Genetic diversity leads to protein robustness, adaptability, and failure. Some sequence variants are structurally robust but functionally disturbed because mutations bring the protein onto unfolding/refolding routes resulting in misfolding diseases (e.g., Parkinson). We assume dynamic perturbations introduced by mutations foster the alternative unfolding routes and test this possibility by comparing the unfolding dynamics of the heat-labile enterotoxin B pentamers and the cholera toxin B pentamers, two pentamers structurally and functionally related and robust to 17 sequence variations. The B-subunit thermal unfolding dynamics are monitored by broadband dielectric spectroscopy in nanoconfined and weakly hydrated conditions. Distinct dielectric signals reveal the different B-subunits unfolding dynamics. Combined with network analyses, the experiments pinpoint the role of three mutations A1T, E7D, and E102A, in diverting LTB₅ to alternative unfolding routes that protect LTB₅ from dissociation. Altogether, the methodology diagnoses dynamics faults that may underlie functional disorder, drug resistance, or higher virulence of sequence variants.

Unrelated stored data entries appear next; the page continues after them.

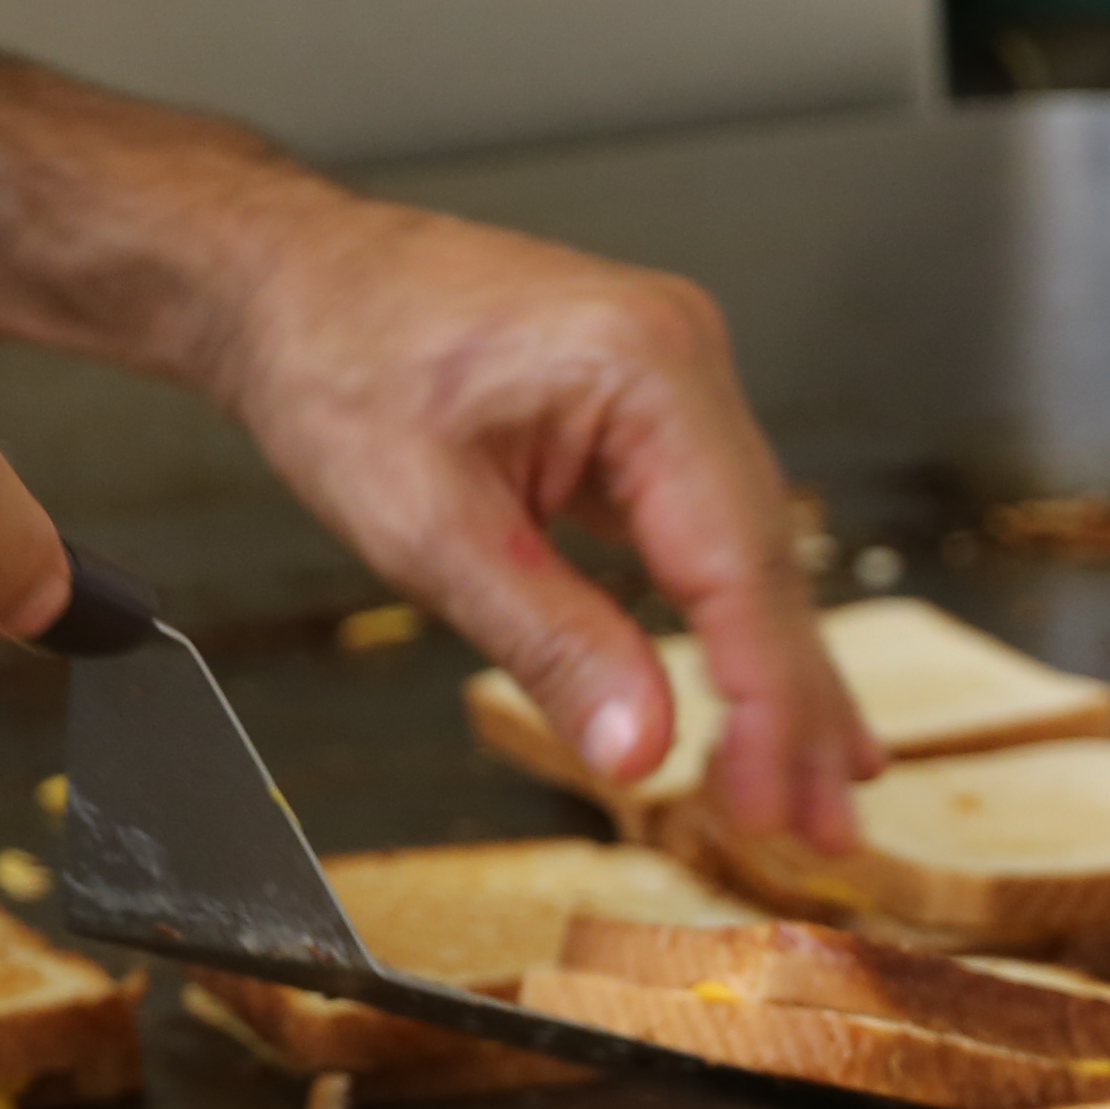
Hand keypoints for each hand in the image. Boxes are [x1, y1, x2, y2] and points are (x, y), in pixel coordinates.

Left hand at [198, 191, 874, 847]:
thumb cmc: (335, 359)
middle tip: (823, 827)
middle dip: (793, 707)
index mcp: (644, 364)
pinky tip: (762, 696)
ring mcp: (674, 379)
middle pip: (766, 562)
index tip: (770, 802)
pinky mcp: (649, 412)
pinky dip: (730, 621)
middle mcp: (684, 357)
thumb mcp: (426, 527)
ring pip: (749, 554)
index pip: (738, 561)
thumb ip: (547, 641)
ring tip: (814, 791)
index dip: (764, 699)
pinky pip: (709, 531)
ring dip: (775, 677)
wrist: (286, 281)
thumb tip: (638, 749)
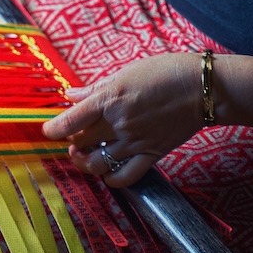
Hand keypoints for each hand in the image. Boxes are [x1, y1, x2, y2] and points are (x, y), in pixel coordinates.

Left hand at [41, 53, 203, 186]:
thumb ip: (96, 88)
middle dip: (72, 140)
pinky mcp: (152, 154)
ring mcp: (135, 141)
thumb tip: (71, 95)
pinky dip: (111, 179)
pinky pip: (125, 177)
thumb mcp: (126, 72)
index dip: (54, 129)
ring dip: (85, 162)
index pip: (70, 120)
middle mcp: (119, 122)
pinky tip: (106, 172)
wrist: (203, 88)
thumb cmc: (165, 72)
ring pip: (97, 163)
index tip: (49, 131)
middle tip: (74, 136)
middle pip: (81, 141)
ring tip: (84, 154)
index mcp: (110, 98)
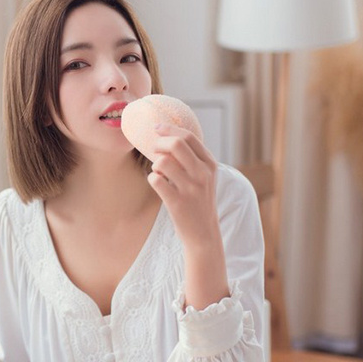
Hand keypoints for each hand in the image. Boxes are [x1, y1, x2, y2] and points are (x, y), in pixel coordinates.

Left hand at [146, 124, 218, 246]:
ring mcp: (190, 189)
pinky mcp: (177, 202)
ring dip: (155, 164)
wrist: (204, 233)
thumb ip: (193, 158)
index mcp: (210, 164)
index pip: (189, 137)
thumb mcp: (204, 177)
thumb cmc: (199, 202)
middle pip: (176, 144)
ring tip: (159, 172)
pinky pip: (155, 180)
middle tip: (154, 150)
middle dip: (159, 143)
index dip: (169, 129)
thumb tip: (170, 136)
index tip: (156, 128)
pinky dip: (152, 179)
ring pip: (163, 162)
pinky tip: (159, 184)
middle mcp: (202, 174)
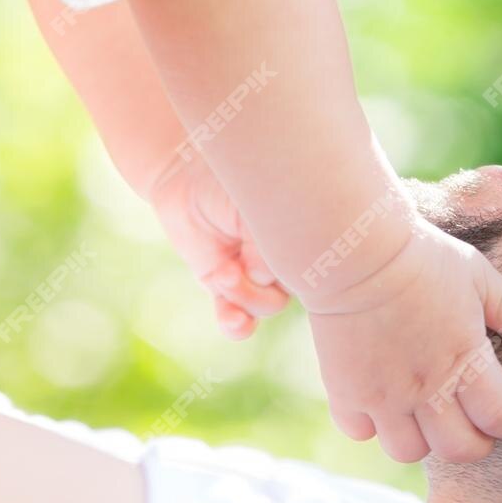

遗传多样性导致蛋白质的稳健性、适应性和失败。一些序列变体结构稳健但功能受到干扰，因为突变使蛋白质进入解折叠/重折叠途径，导致错误折叠疾病（例如，帕金森）。我们假设突变引入的动态扰动促进了替代的展开途径，并通过比较热不稳定肠毒素 B 五聚体和霍乱毒素 B 五聚体的展开动力学来测试这种可能性，这两种五聚体在结构和功能上相关并且对 17 个序列变化具有鲁棒性。在纳米限制和弱水合条件下，通过宽带介电光谱监测 B 亚基热展开动力学。不同的介电信号揭示了不同的 B 亚基展开动力学。结合网络分析，₅到保护 LTB ₅免于解离的替代展开路线。总而言之，该方法诊断可能导致功能障碍、耐药性或序列变体更高毒力的动力学故障。